• [SUPPLIED TEXT]
▽

Coded data generation or conversion – Digital code to digital code converters
Reexamination Certificate
2000-07-28
2002-02-26
JeanPierre, Peguy (Department: 2819)
Coded data generation or conversion
Digital code to digital code converters
C348S420100
Reexamination Certificate
active
06351226
ABSTRACT:
BACKGROUND OF THE INVENTION
1. Field of the Invention
This invention relates to data compression.
2. Description of the Prior Art
It has long been recognised that some video data compression systems, such as systems broadly defined by the MPEG-2 standard, use compression techniques in which the number of compressed data bits generated for a picture, or a part of a picture, depends on the nature of the image represented by that picture. Also, the main compression parameter which can be altered from block to block or picture to picture to change the bit rate, namely the degree of quantisation, has a somewhat nonlinear and difficult to predict effect on the resulting bit rate.
In MPEG encoders, the quantisation system operates broadly as follows. Coefficients representing a DCT-transformed version of each image block (there being many such blocks forming a single image) are divided by a variable referred to as the quantisation factor Q. A predetermined constant value between 0 and 1 is then added to each resulting data value, and the values are finally truncated down to the next lowest integer.
In the so-called “Test Model 5” (TM5) of the MPEG 2 system, the predetermined constant value added before truncation is ⅜. This means that if the fractional part of a DCT coefficient is between 0 and ⅝, that value will be rounded down. If the fractional part is between ⅝ and (very close to) 1, that value will be rounded up. The corresponding decoder is set up in the expectation that this predetermined constant value has been used as part of the rounding process in the encoder.
The non-linear and fairly unpredictable nature of the change in bit rate resulting from variation of the quantisation factor is of particular concern in systems such as video tape recorders, where there is generally a fixed allocation of bits for each picture or group of pictures (GOP) and little or no scope for exceeding that fixed allocation. As a result, techniques for bit rate control in video data compression are very important.
The TM5 system proposes a rate control algorithm that allocates bits between pictures in accordance with a “global complexity estimation” dependent upon the actual number of bits generated in respect of a preceding picture and the degree of quantisation used to achieve this.
The actual bit rate achieved during compression of a picture is then monitored and the degree of quantisation varied during compression to try to achieve the desired total bit rate for that picture.
A problem with this system is that when a change is made from one quantisation factor to an adjacent quantisation factor (i.e. if the quantisation factor is changed by the smallest amount allowable by the system), the change in the number of bits generated for a current image block can either be inconveniently large or inconveniently small, depending to some extent on whether the image has previously been encoded using a similar compression system.

△

• [SUPPLIED MATERIAL]
▽

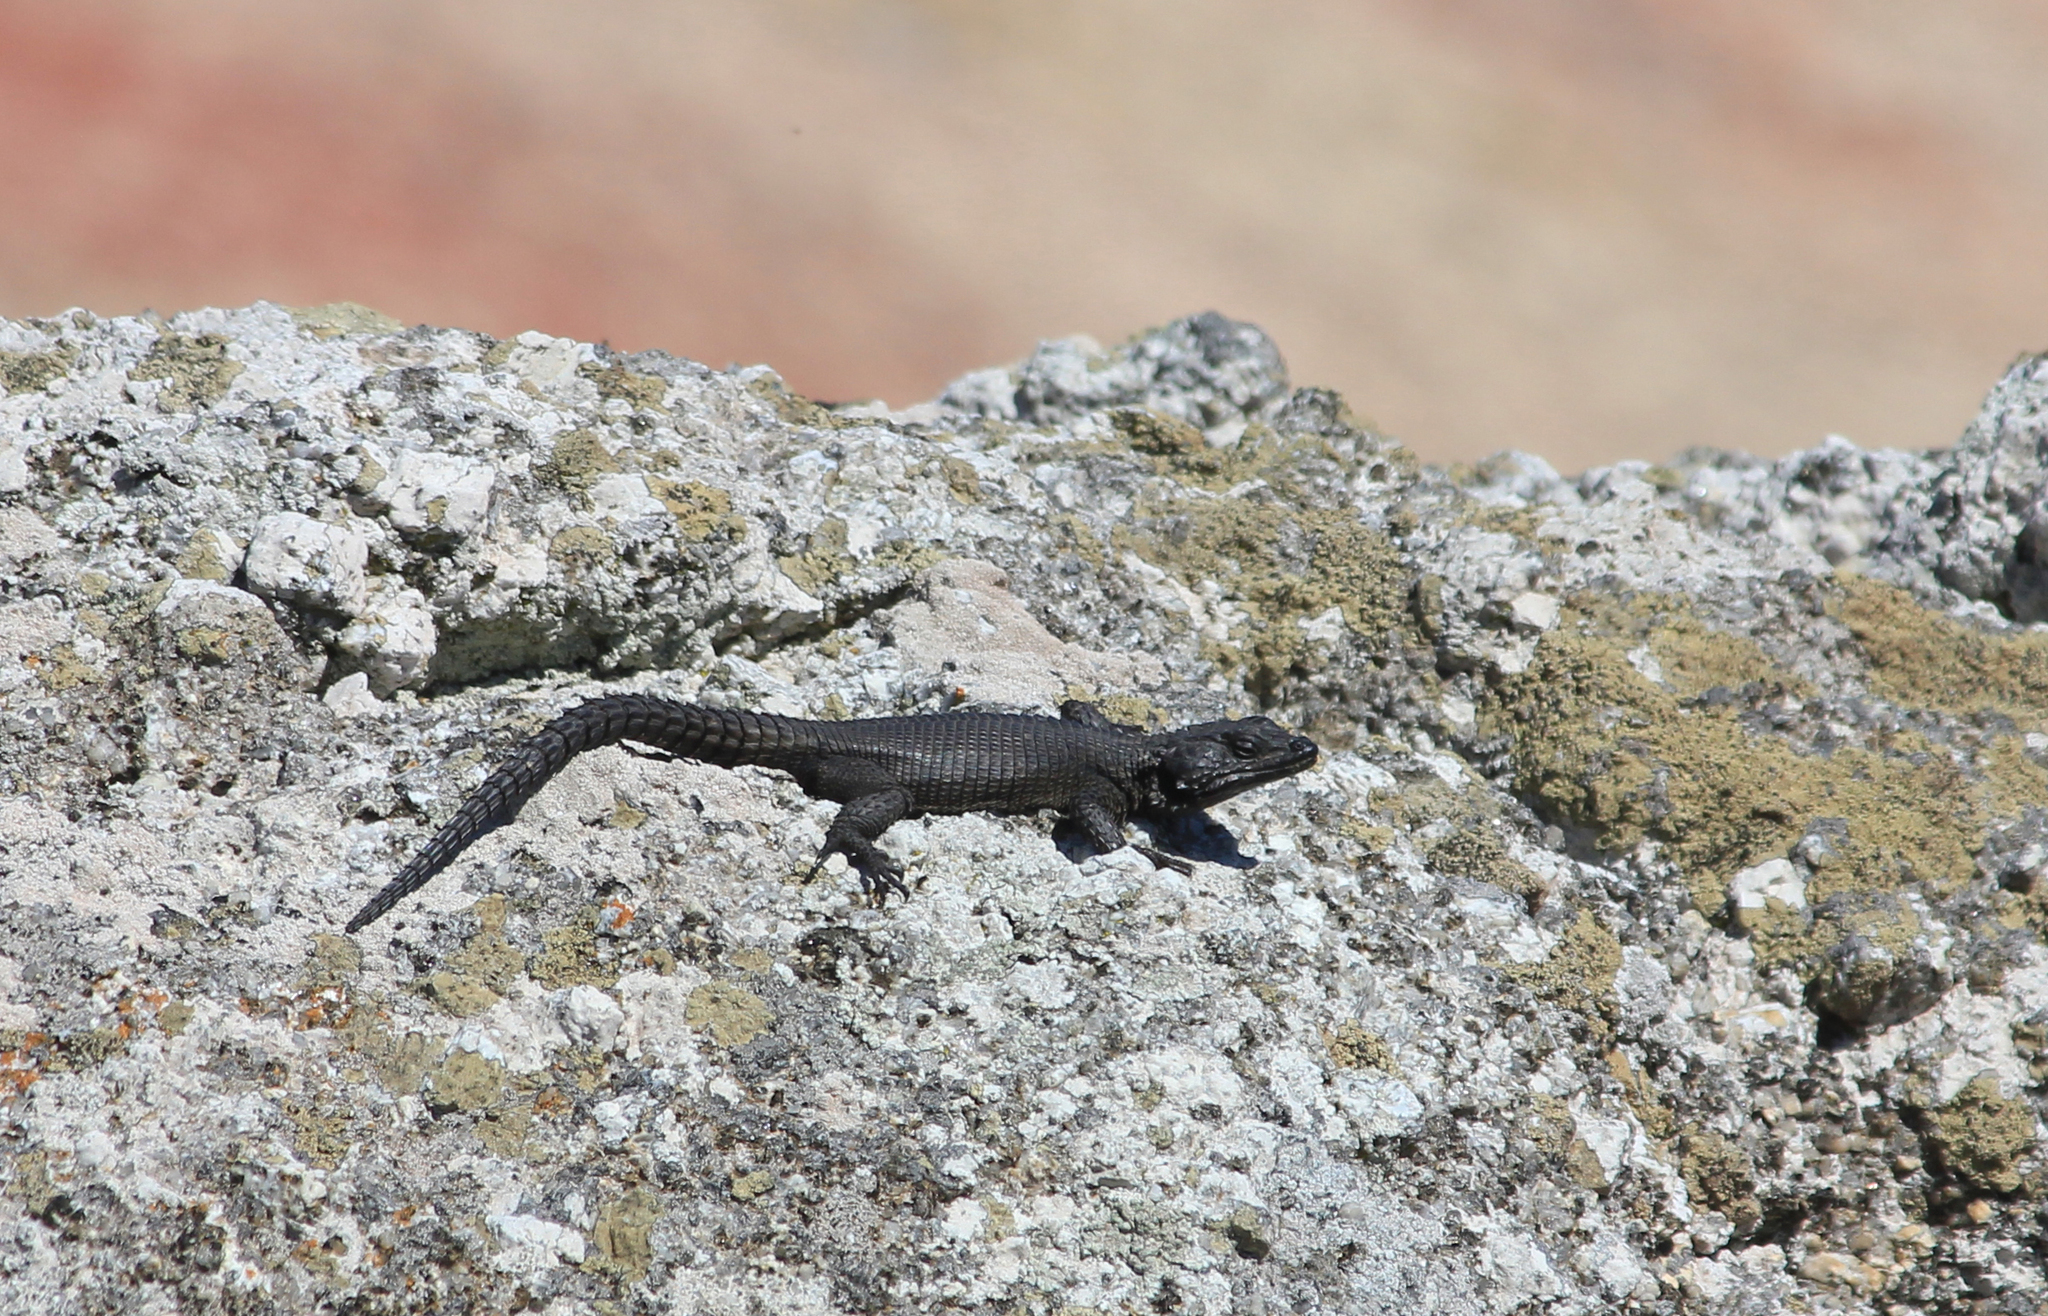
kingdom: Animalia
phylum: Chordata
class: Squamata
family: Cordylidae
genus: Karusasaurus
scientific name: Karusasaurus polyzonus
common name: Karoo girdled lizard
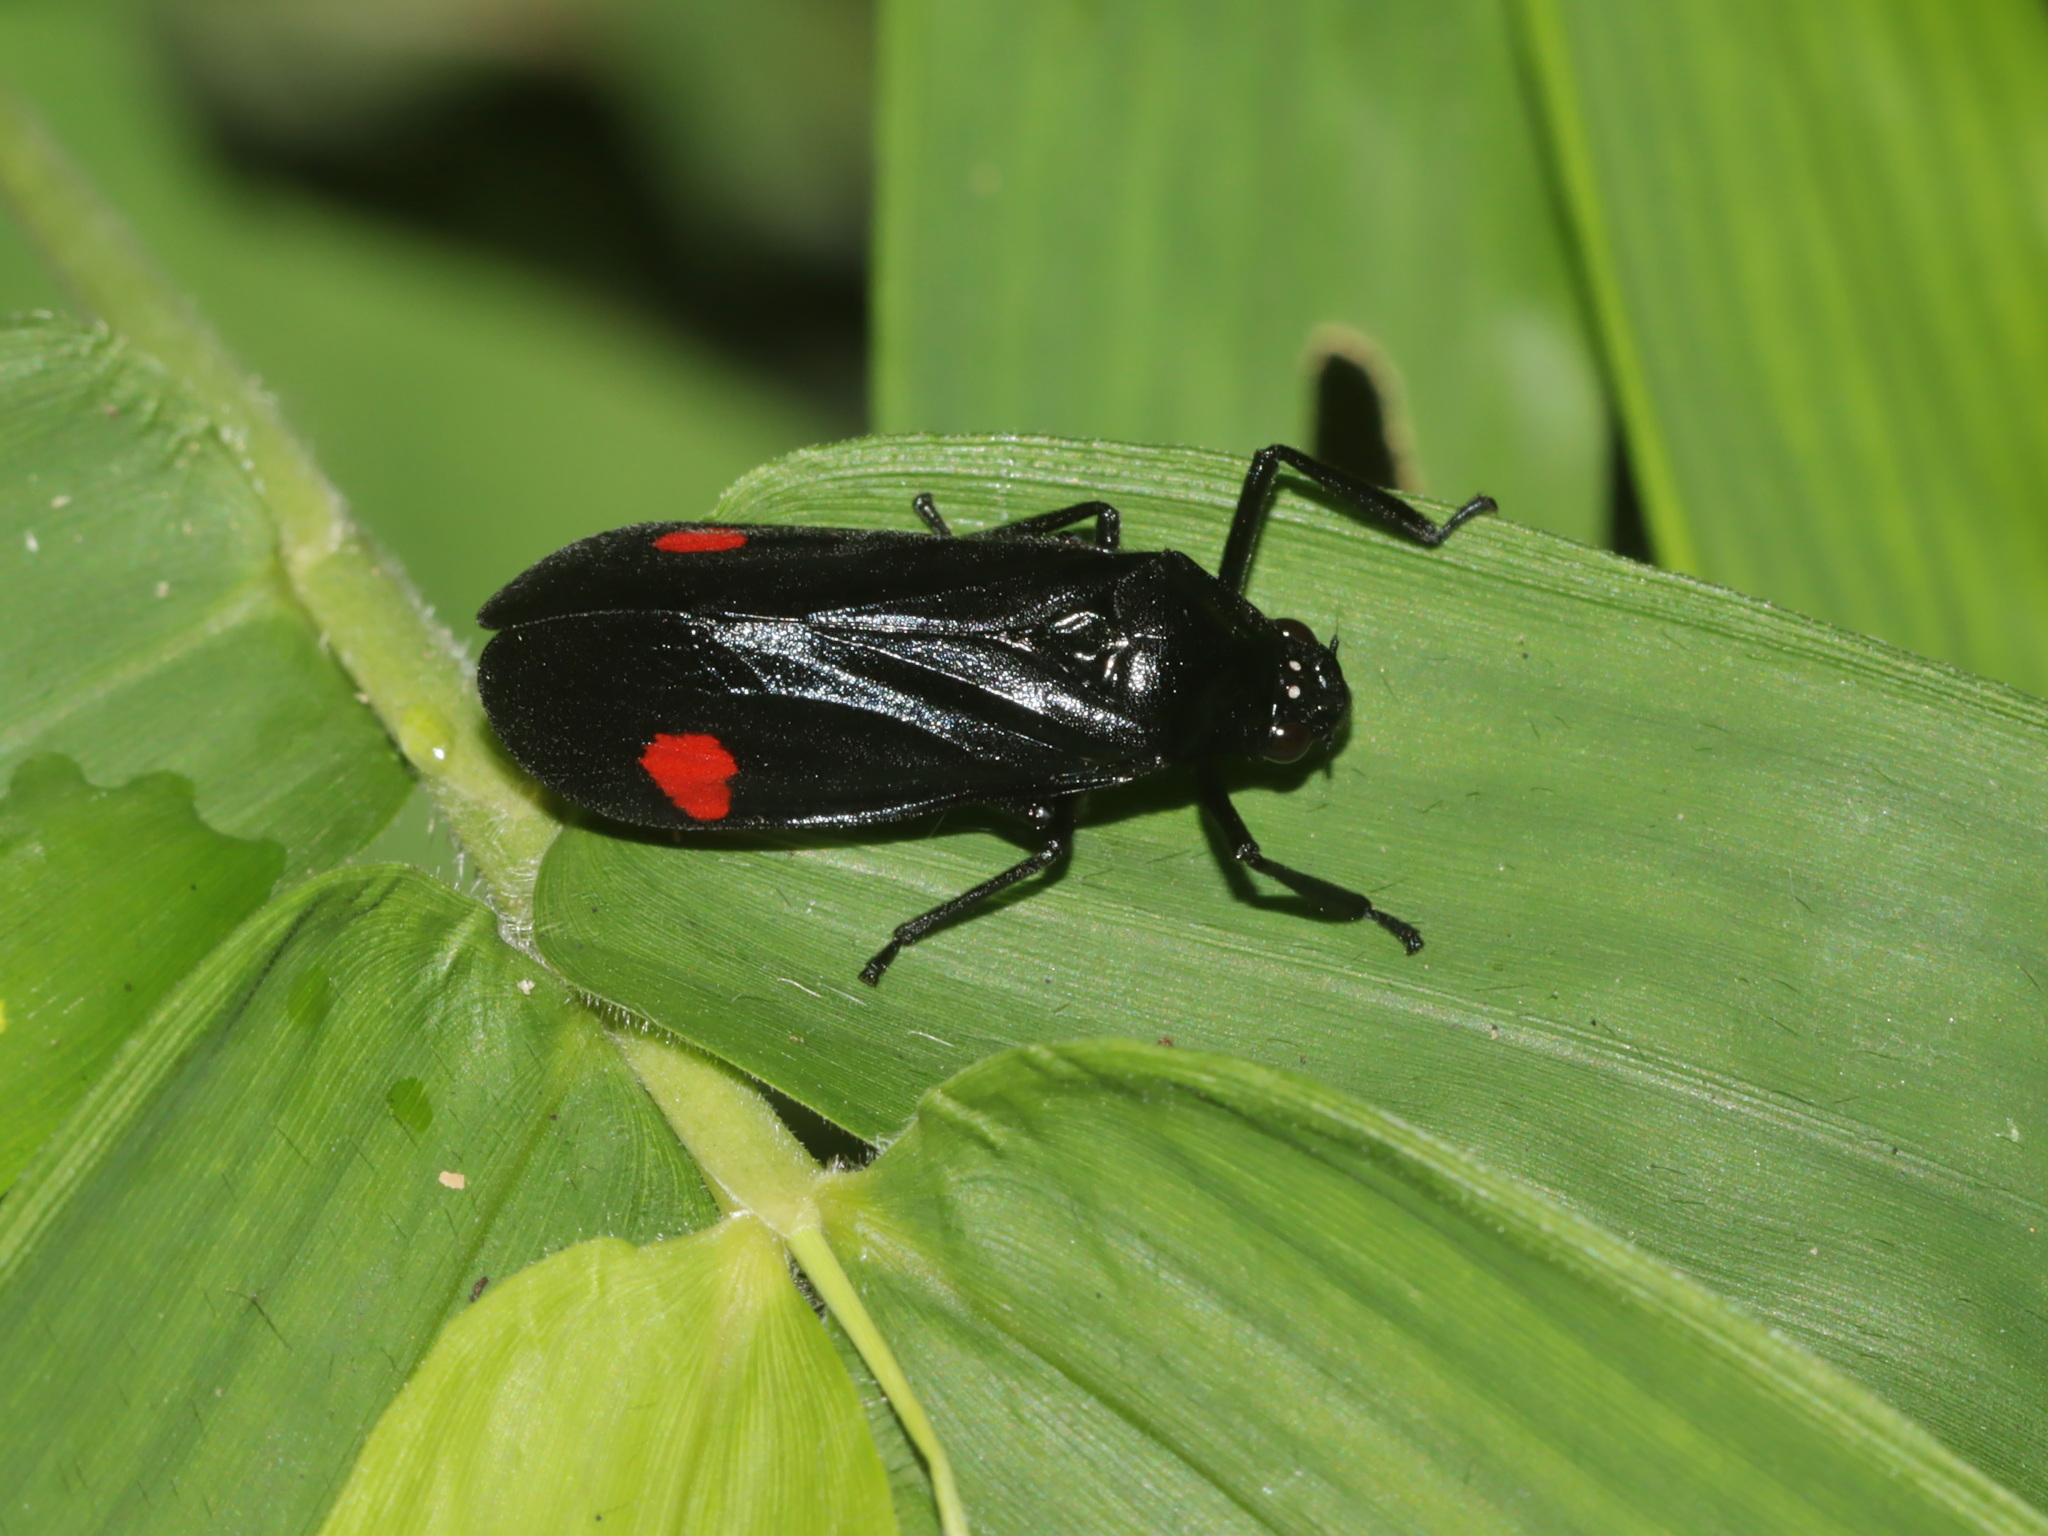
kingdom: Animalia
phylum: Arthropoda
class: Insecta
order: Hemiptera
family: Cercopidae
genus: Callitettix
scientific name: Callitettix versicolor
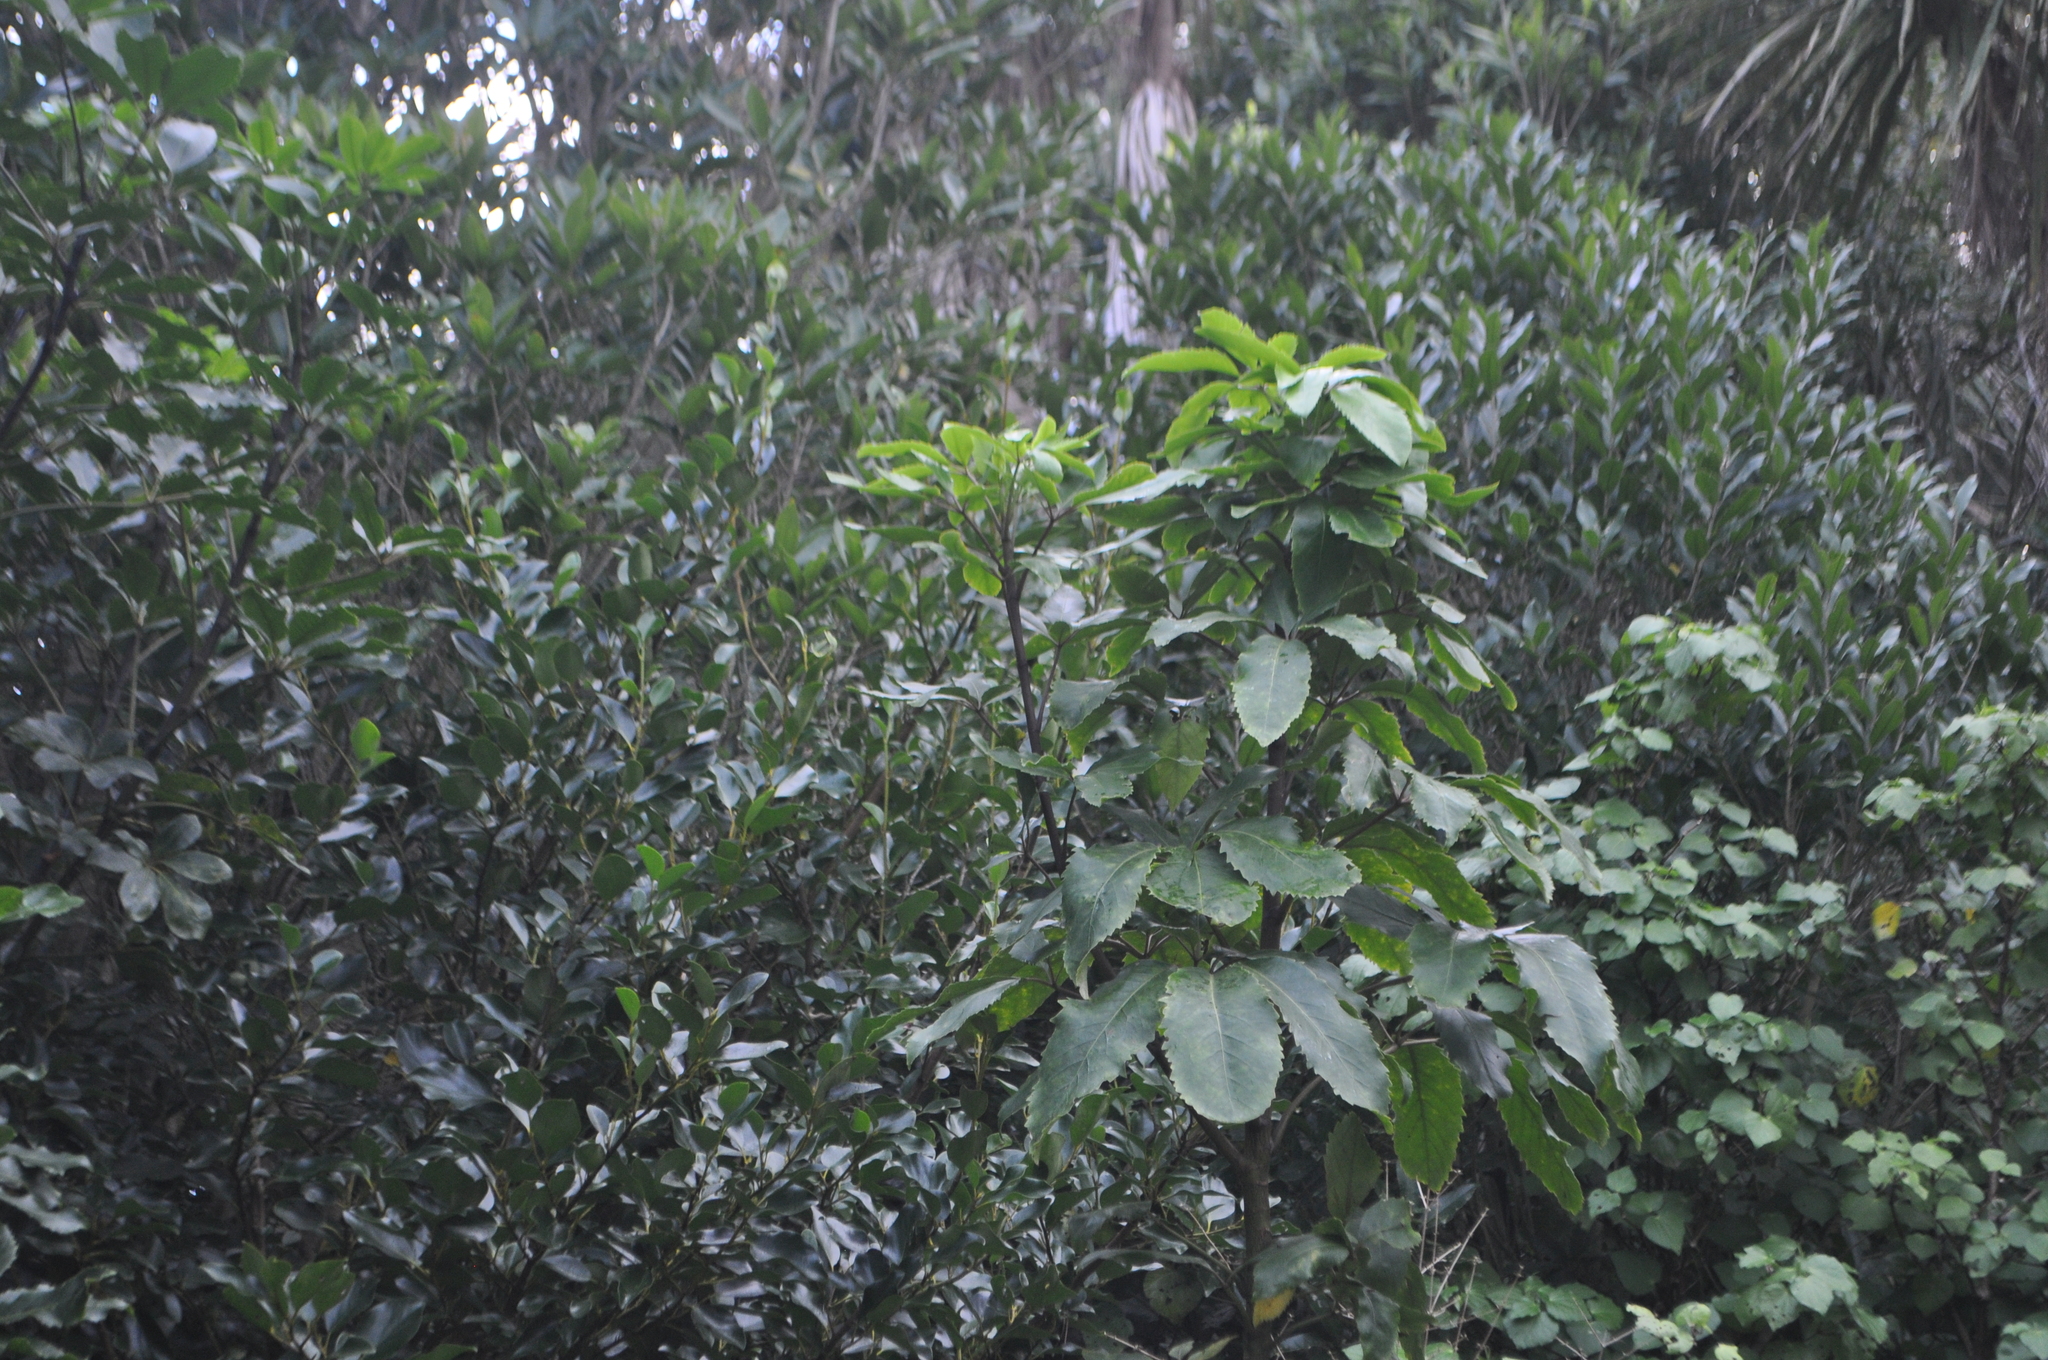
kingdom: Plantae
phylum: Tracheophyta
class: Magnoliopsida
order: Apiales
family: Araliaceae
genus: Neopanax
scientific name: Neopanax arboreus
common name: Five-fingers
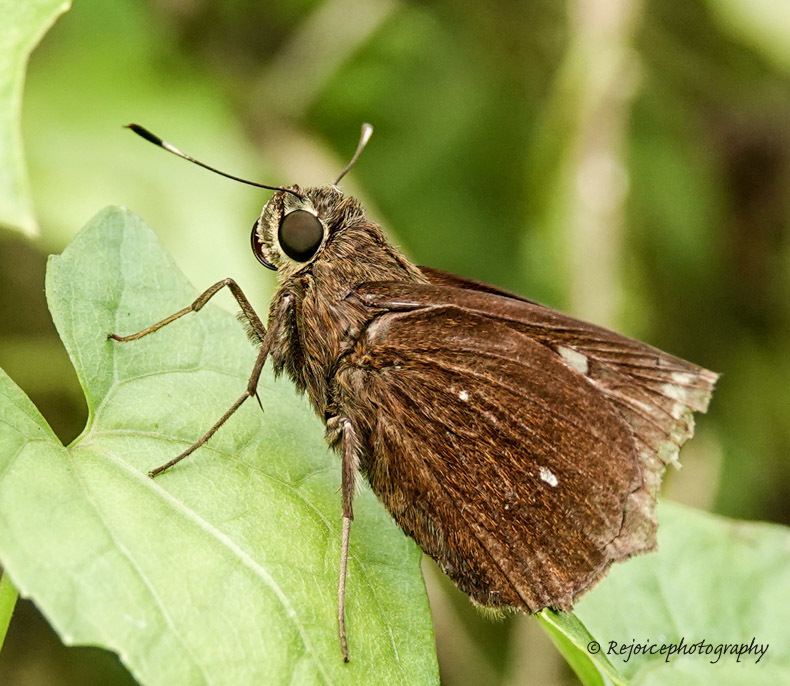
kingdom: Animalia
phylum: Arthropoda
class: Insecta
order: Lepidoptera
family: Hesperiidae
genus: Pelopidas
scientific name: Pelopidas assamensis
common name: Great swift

△

• [EXERCISE INSTRUCTIONS]
A – From the patent text on video data compression, copy word for word the stretch from "Coded data generation or conversion –" through "Peguy (Department: 2819)".
B – Continue the patent text on video compression and bit rate control, starting right after its last sentence.

• [ANSWERS BY TASK]
A –
Coded data generation or conversion – Digital code to digital code converters
Reexamination Certificate
2000-07-28
2002-02-26
JeanPierre, Peguy (Department: 2819)

B –
If the image has not previously been compressed, then the change in bit rate on moving to an adjacent quantisation factor can be inconveniently large, so that the rate control system is denied a sufficiently fine control over the output bit rate. In these circumstances, there is a need to provide a finer variation of output bit rate than that provided by the set of quantisation factors normally available to an MPEG-type system.
In contrast, in a multi-generation system where the image data has been previously compressed and decompressed, there can tend to be too small a variation in output bit rate when the quantisation factor is changed to an adjacent value. This problem can arise because of previous quantisation processes applied to the image, so that the DCT coefficients representing the previously-compressed image will tend to include only a subset of the normal range of coefficient values. A small change in the quantisation factor may not change the final values obtained after addition of the constant value and subsequent truncation. So, in these circumstances, there is a need for the rate control algorithm to have access to a greater spread of possible output bit rates.
GB-A-2 323 493 and WO98/38800 disclose video data compression systems in which the rounding point in the compression process, as well as the quantisation factor, is varied. This can be a useful way of providing more possible output bit rates.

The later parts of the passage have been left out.